The last couple of weeks have been a bit of a struggle. There’s been some difficulty becoming motivated, and I’m not sure why that is other than that I suffer from depression, anxiety, and all those other fun things, and often that is enough. Depression fatigue, perhaps, a real thing I might talk about another time. But I wanted to write something. Writing is important to me now, even if it’s mostly crap, as it lifts me up and gives me purpose, though as often the subjects I choose to write about can be difficult and draining to explore. So today I wanted to talk about something a bit fluffier, a bit lighter, a bit less draining and in fact more uplifting, but absolutely no less important to how we interact with the world around us and the other homo sapiens on it.
People are good and kindness is a thing, and so on and so forth, and I’m sure some people are getting tired of me saying stuff like this (fair warning – no plans to stop). Most YouTube videos about this, though, deal with gestures of kindness and generosity that involve spending money; buying someone’s groceries, picking up a pizza and sharing it with a homeless person, helping out someone living below the poverty line survive a month, and these are wonderful things I will not dismiss, and not only because I have been at the pointy end of actions like these myself (forever grateful). As someone who does not often have spare change in his pocket to give to a panhandler or to pay for the person behind me in a drive-thru, or to go through one myself, how can I express kindness other than talking about it here?
How can I practise what I preach? Let’s take a look at a few off the top of my head, and those suggested by friends after I asked for ideas on Facebook. It’s not as easy a thing as you might think, which is why this will probably not be the first of these posts I make. Also, though some are fairly obvious, think about how often you actually use them, and if the answer is all the time (which it very well may be), be proud of that.
So, in no particular order that I can be bothered to explain:
Smiling, and I mean an honest, open smile of simple pleasure, not one of those half-baked ones everyone knows is phoney, is a contagious thing, like yawning. We tend to reflect the emotions presented to us. Be genuine in this with everyone, and even if you have to think about doing it at first it will become a very pleasant habit eventually.
Use Your Good Words
These are the ones your parents probably taught you as a child; The Pleases and thank you’s and especially the you’re welcomes. In many places of our fast-paced western culture, these have been forgotten, or are spat without meaning as dry husks of the rich things they once were. More than just common sense civility, when you say these with meaning, and maybe that smile you’ve been practising, it can light someone up and maybe change the course of a day going bad.
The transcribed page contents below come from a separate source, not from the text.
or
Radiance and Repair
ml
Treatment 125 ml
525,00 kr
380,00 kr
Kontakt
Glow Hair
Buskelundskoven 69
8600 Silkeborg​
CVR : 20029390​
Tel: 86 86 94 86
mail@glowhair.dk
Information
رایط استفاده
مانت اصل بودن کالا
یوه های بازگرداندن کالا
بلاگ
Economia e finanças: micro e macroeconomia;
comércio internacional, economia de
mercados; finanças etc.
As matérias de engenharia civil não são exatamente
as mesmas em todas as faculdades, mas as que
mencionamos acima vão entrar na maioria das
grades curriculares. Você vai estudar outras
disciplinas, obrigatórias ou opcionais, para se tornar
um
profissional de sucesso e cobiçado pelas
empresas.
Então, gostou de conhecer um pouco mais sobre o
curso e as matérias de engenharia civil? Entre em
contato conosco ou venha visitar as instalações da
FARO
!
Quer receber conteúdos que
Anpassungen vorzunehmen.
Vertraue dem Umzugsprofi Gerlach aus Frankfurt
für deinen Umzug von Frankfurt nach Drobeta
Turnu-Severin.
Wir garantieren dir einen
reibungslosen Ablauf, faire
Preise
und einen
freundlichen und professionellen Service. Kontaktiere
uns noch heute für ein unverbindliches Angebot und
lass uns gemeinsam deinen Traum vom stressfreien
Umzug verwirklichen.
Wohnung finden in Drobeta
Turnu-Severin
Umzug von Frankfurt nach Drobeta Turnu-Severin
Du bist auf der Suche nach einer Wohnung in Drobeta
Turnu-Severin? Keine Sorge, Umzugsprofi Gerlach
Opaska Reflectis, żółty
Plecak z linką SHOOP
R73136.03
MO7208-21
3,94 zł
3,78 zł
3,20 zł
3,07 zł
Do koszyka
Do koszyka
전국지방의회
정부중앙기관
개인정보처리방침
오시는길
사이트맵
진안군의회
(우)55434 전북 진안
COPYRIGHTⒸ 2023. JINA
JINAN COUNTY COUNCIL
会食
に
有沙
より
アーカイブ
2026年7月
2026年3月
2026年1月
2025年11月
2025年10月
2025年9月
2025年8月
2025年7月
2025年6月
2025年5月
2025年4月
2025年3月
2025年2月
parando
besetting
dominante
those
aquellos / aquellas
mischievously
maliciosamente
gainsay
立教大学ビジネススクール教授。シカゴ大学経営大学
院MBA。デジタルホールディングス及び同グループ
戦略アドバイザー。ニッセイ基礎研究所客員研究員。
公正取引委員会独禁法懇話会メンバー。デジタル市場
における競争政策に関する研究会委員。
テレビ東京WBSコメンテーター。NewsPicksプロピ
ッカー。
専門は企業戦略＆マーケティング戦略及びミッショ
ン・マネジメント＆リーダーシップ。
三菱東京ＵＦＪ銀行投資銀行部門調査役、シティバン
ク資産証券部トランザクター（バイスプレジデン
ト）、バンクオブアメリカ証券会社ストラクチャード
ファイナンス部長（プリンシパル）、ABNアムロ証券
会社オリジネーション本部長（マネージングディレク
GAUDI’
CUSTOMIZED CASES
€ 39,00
Forget gender restrictions with this one, and don’t be afraid of them. If they’re offered with honesty and again, that smile you should be getting good at by now, most people will accept them at face value without thinking you’re some kind of weirdo creep stalker, but even if they do, the kindness still counts. Give one to a stranger in the checkout line at Walmart, the close friend you think you never have to, or sometimes yourself.
Donate Unused Items
This is one I thought of the other evening when I was trying to figure out things I could do and glanced around my little hovel for inspiration. I began to notice things I have but do not use, and not all little inexpensive items, either. So I’ll be putting together a box for the Salvation Army thrift store soon.
This is a tough one since a person’s time is often more valuable to them than their money. I have asked about volunteering at one of the two food banks I use and even taken an application home, but it’s still a struggle for me even though I often have an abundance of free time. The folks there are wonderful and friendly, they honestly seem to enjoy helping out, and it’s something I will eventually do once I can manage the space and the crowds better.
Write a Positive Review
It’s a shame that for most of us, we’ll only speak up about a business or an individual we’ve dealt with when things go bad. People feel righteous about filing complaints, and that’s perfectly fine when you’ve got something to actually complain about. Consider, however, how often you’ve written a complimentary letter or YELP review about someone who served you in some capacity. This will not only encourage better service far more than complaints will, but really light up someone’s face when they get called into their manager’s office to get a copy.
There’s an interesting story related to this one I have in my vault. When I worked on ambulance, there was one gentleman who was a well known frequent customer, and prone to writing angry letters about the crews and the service he would receive when he called. When he wrote a letter about my partner and I, it stood out because it was glowingly complimentary, one of the very few of that tone he’d ever sent. Though I know we did so much more good than that, and no, I didn’t work for the compliments or external validation, it was also the only one I ever got.
So this is a good start. There are many more ideas to explore, and I’m sure I will in a future post. Feel free to share yours in the comments, or even consider using the Twitter hashtag #NoCostKindness and share with the rest of the world.
Like Ellen always says, be kind to one another. There’s some very simple truth in that.